Cute little guy, congratulations!!


----------



## milk and honey (Oct 31, 2010)

Congrats! Handsome guy!


----------



## dreamacresfarm2 (May 10, 2014)

good job - he looks like he has personality plus too.


----------



## groovyoldlady (Jul 21, 2011)

Oh...wow. I am drooling. He is so level, even without being squatted down. And I love his little smug smile. ;-) Congratulations!


----------



## Casa_la_Palma (Oct 15, 2013)

Thank you! I'm still blown away by his GCH win.... He is a sweetie and fun. I really feel like I hit the jackpot with him. Here is one I snapped of him while he was tied.


----------



## Karen (Jun 22, 2010)

Aww, what a cutie! We can see why he won! Shine, form and attitude! You should soooo nominate him for Pet of the Day!


----------



## ThreeHavens (Oct 20, 2011)

Wow, he is very handsome! Oh I wish you were closer, I could dream of pairing him with my MM girl. :lol:


----------



## happybleats (Sep 12, 2010)

what a ham..love him!! congrats!!!


----------



## Cedar Point Kikos (Oct 16, 2013)

Wow, congratulations are definitely in order for you and him!! Always nice to have a surprise win like that!


----------



## Casa_la_Palma (Oct 15, 2013)

Thanks everyone!
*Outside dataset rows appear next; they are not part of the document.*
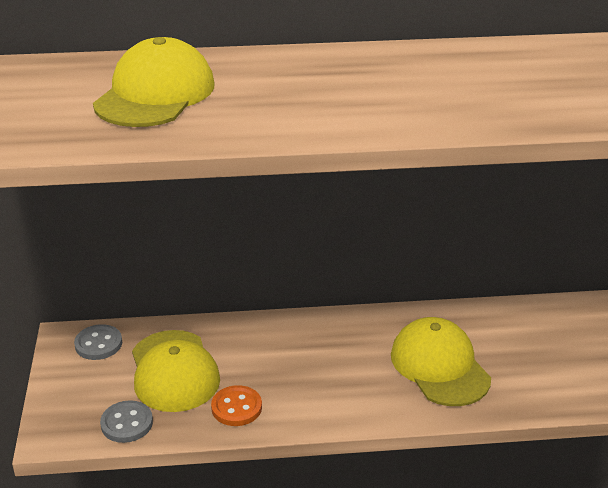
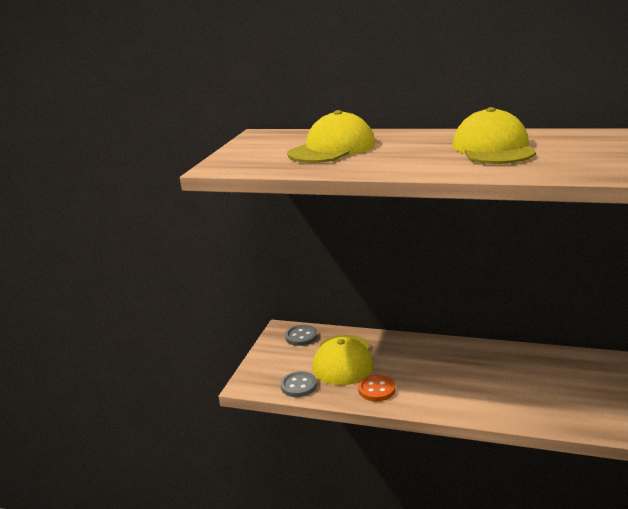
camera: 25 degrees right, 10 degrees down
(439, 366) = (543, 389): yellow cap -> yellow cap (493, 148)

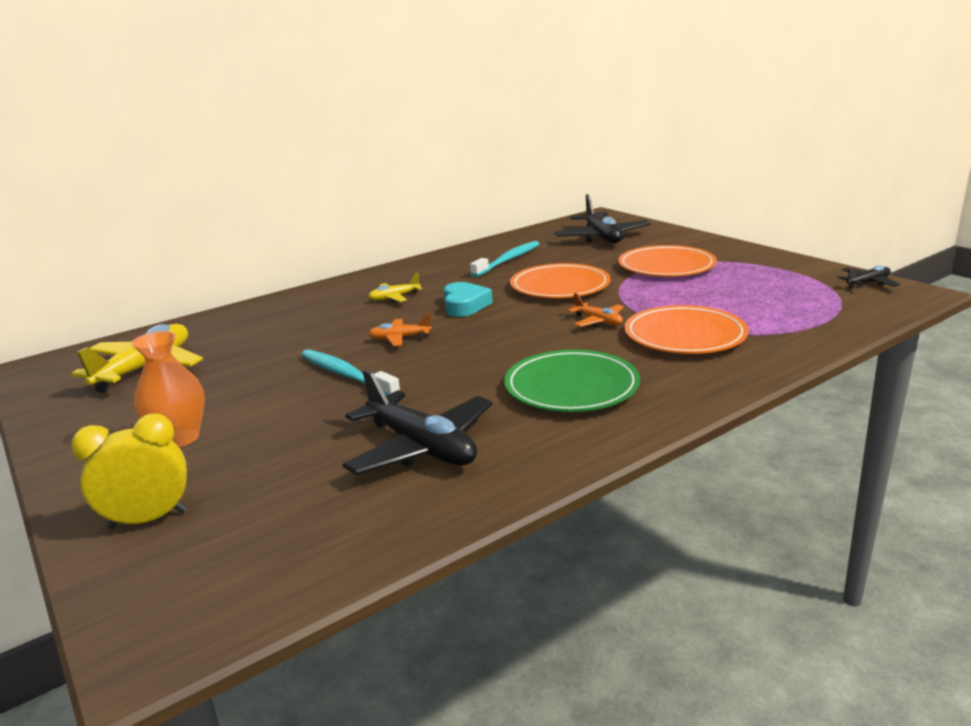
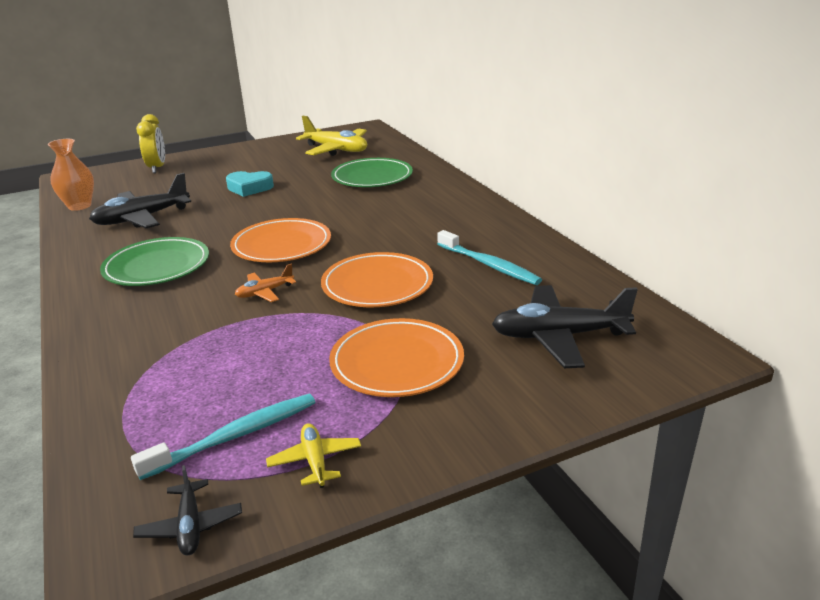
camera: 100 degrees right, 5 degrees up
(180, 438) = (229, 166): orange vase -> orange vase (79, 206)
(281, 328) = (372, 177): none -> green plate
(346, 375) = (264, 198): turquoise toothbrush -> turquoise toothbrush (235, 436)
(394, 297) = (408, 211): yellow plane -> yellow plane (315, 461)
(400, 338) = (312, 213): orange plane -> none
(464, 305) = (363, 238): turquoise heart -> turquoise heart (249, 188)
(684, 335) = (187, 329): orange plate -> orange plate (282, 245)

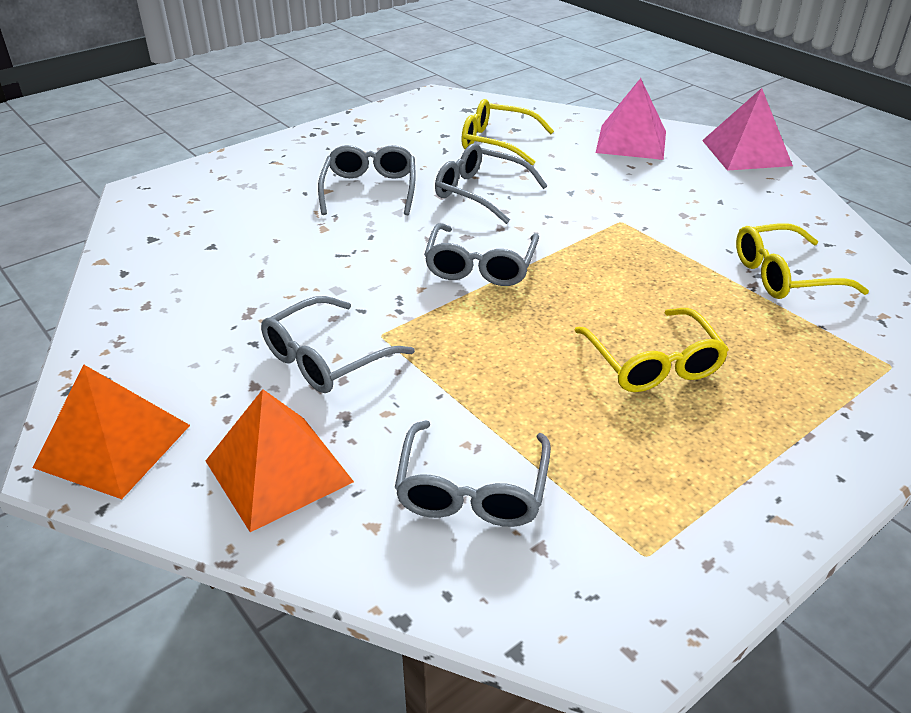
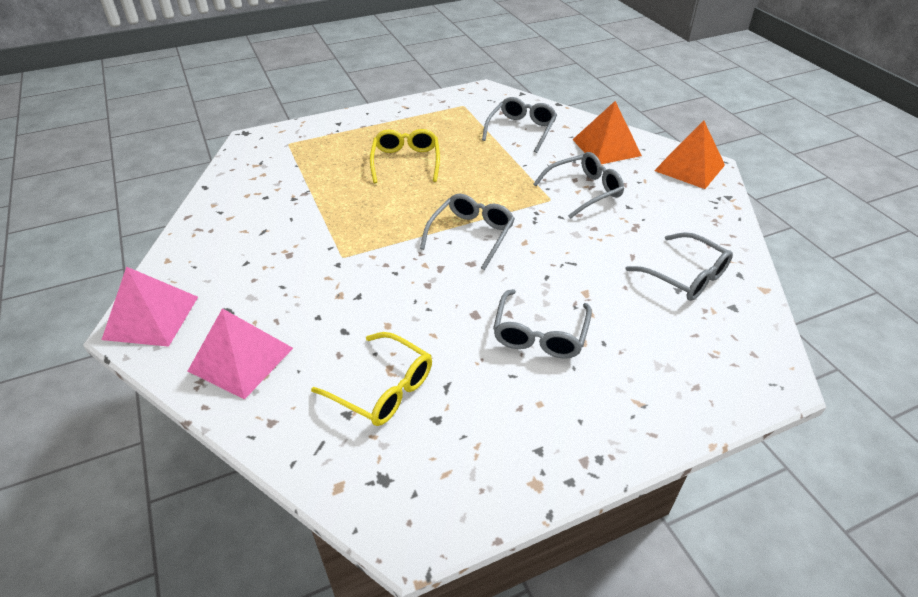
camera: 165 degrees left, 5 degrees up
(481, 193) = (437, 310): grey glasses -> grey glasses (685, 276)
(785, 275) = (278, 195): yellow glasses -> none

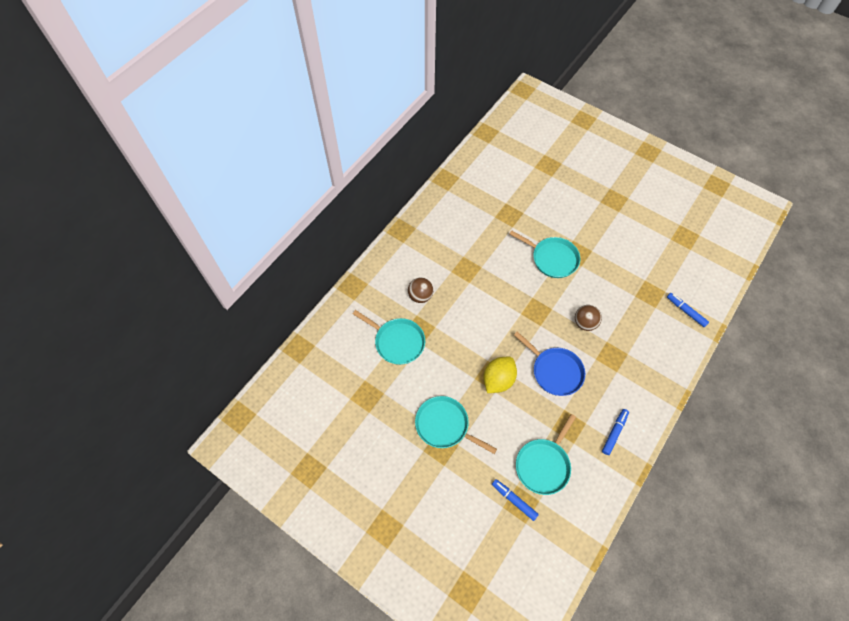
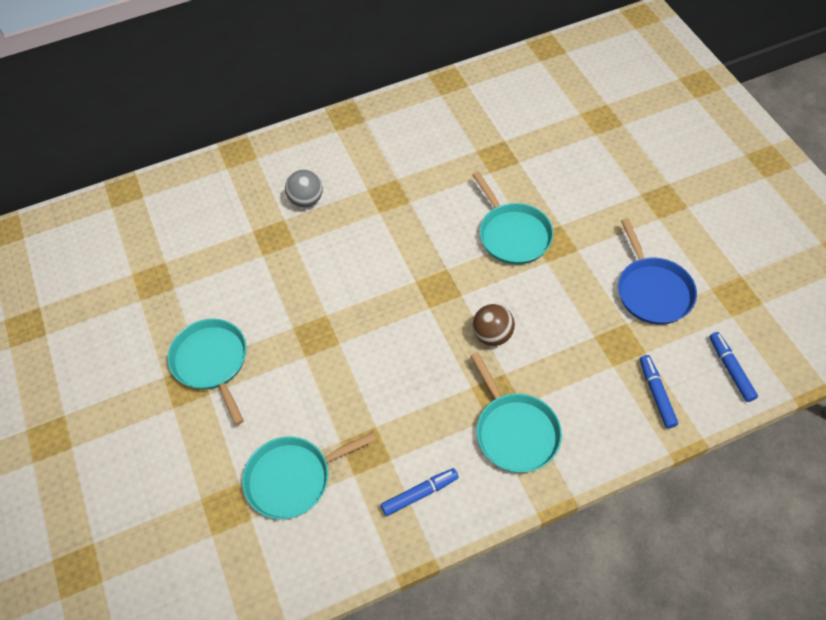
camera: 35 degrees right, 5 degrees down
(397, 342) = (236, 238): turquoise pan -> turquoise pan (515, 432)
(420, 296) = (306, 200): brown ball -> grey ball
(498, 380) = (320, 344): yellow lemon -> none
(514, 500) = (220, 498): blue marker -> blue marker (730, 369)
(555, 371) = (402, 373): blue pan -> blue pan (652, 291)

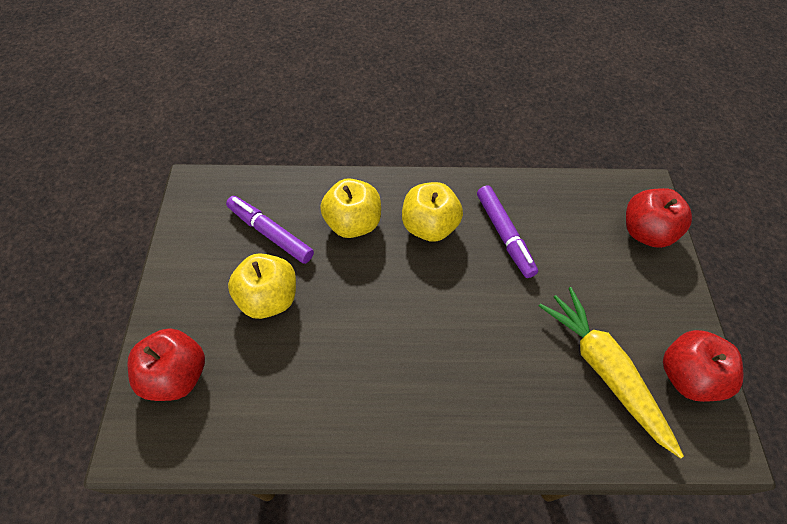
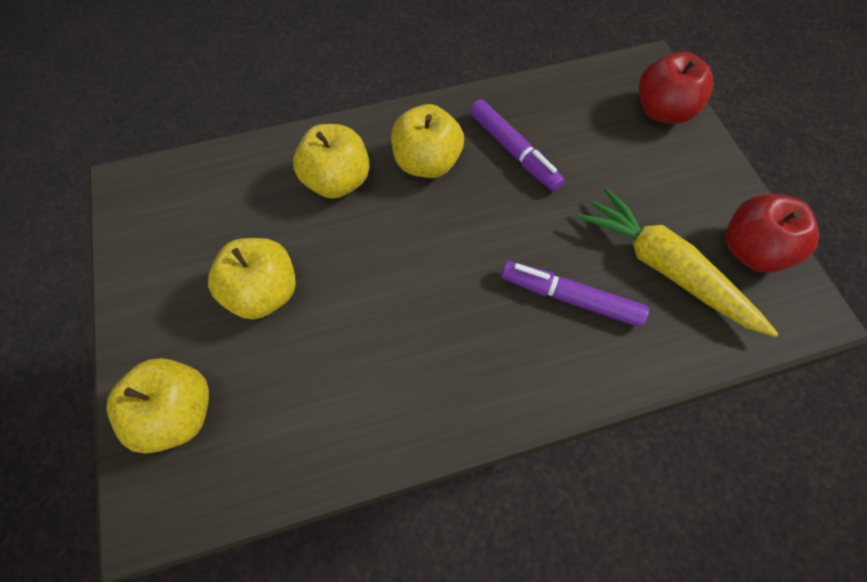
camera: 15 degrees left, 5 degrees up
(177, 375) = (177, 414): red apple -> yellow apple
(270, 233) = (241, 217): purple marker -> purple marker (570, 298)

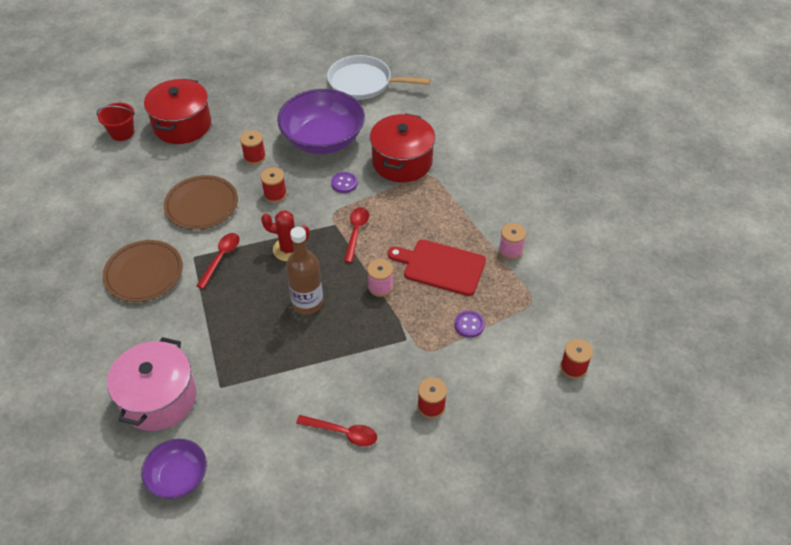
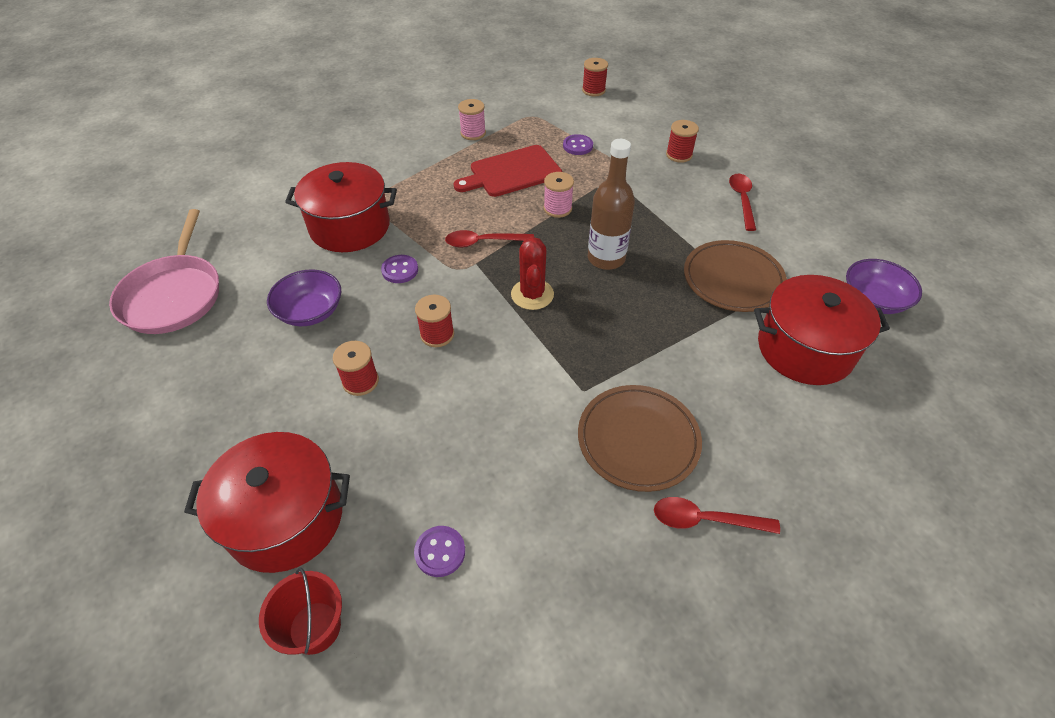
camera: 105 degrees left, 0 degrees up
(130, 177) = (440, 552): none -> purple button
(159, 398) = (805, 349): pink pot -> red pot
(201, 205) = (481, 415): brown plate -> brown plate (733, 279)
(221, 258) = (573, 358): red spoon -> red spoon (704, 519)
(323, 139) = (310, 311): purple bowl -> purple bowl, size x0.54
(363, 83) = (173, 296): white pan -> pink pan
(441, 267) = (512, 172): red cutting board -> red cutting board turned 60 degrees clockwise

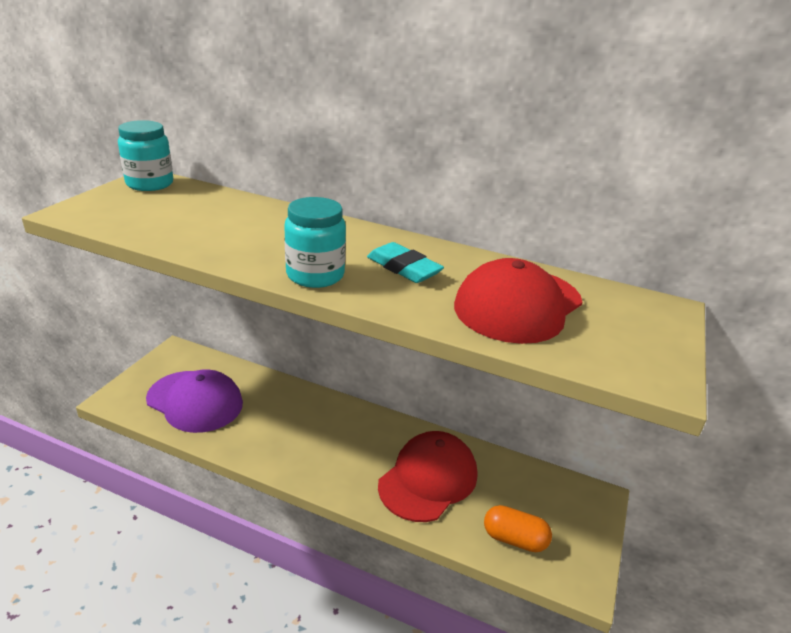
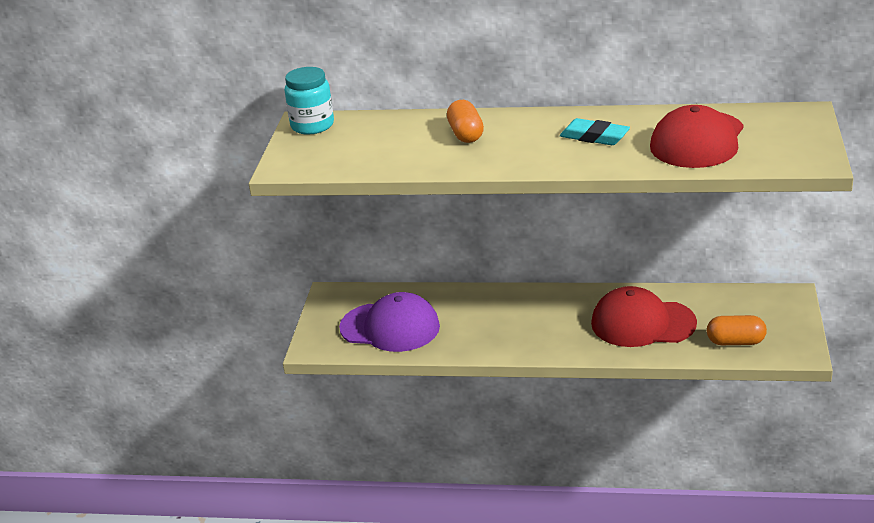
camera: 10 degrees left, 0 degrees up
(276, 229) = (465, 134): none -> orange capsule
(315, 275) = (533, 160): turquoise jar -> none
(428, 479) = (642, 323): red cap -> red cap turned 105 degrees counterclockwise

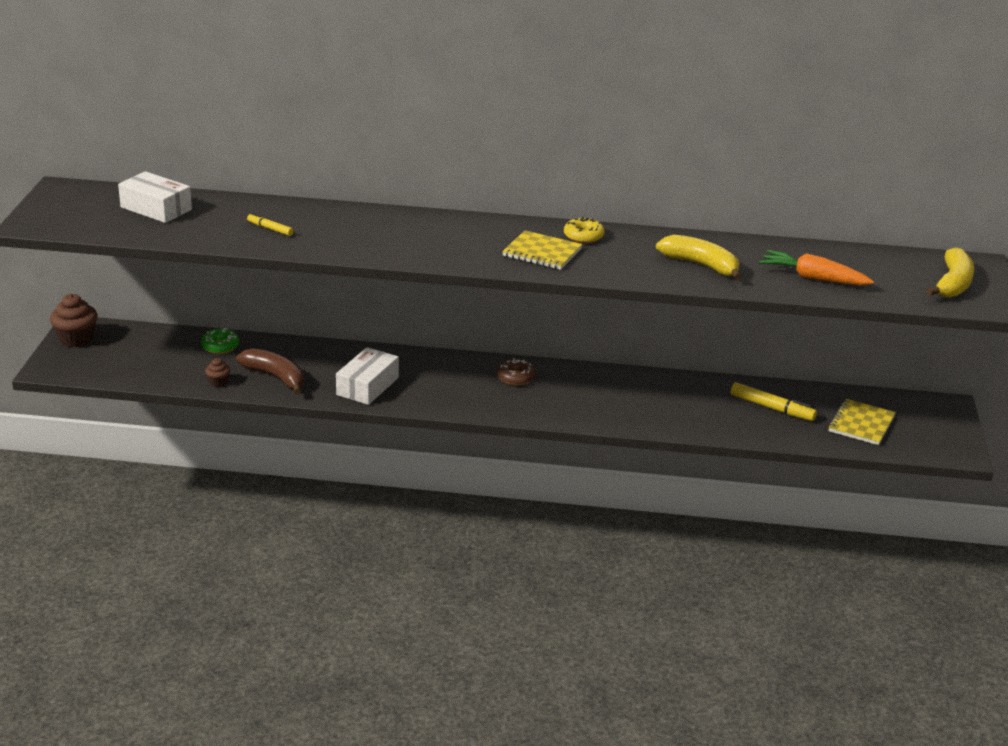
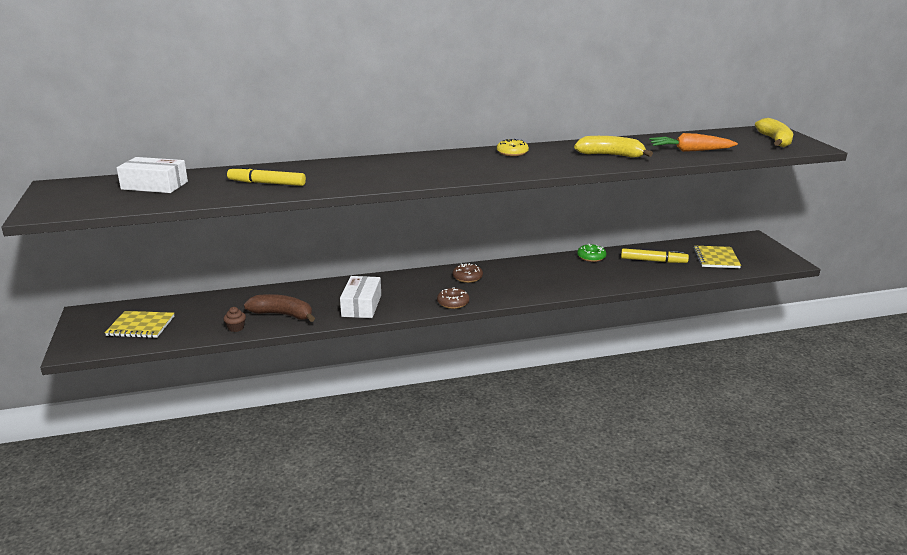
camera: 20 degrees left, 5 degrees down
(76, 339) = (88, 322): brown cupcake -> none
(220, 346) = (221, 302): green donut -> green donut (591, 257)
(270, 229) = (267, 183): yellow marker -> yellow marker, size x1.68
(473, 407) = (453, 303): none -> brown donut
(542, 252) = (494, 165): yellow notebook -> yellow notebook (141, 326)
I am totally hooked! I got my first mini mancha doe so I could have healthy milk. Now I'm planning shows and improvements to my herd. I just love these little goats. Thank you for letting me share


----------



## toth boer goats (Jul 20, 2008)

That is awesome.


----------



## janeen128 (Dec 31, 2012)

Nice


----------



## kycowgirl (Jun 11, 2013)

Love him!!


----------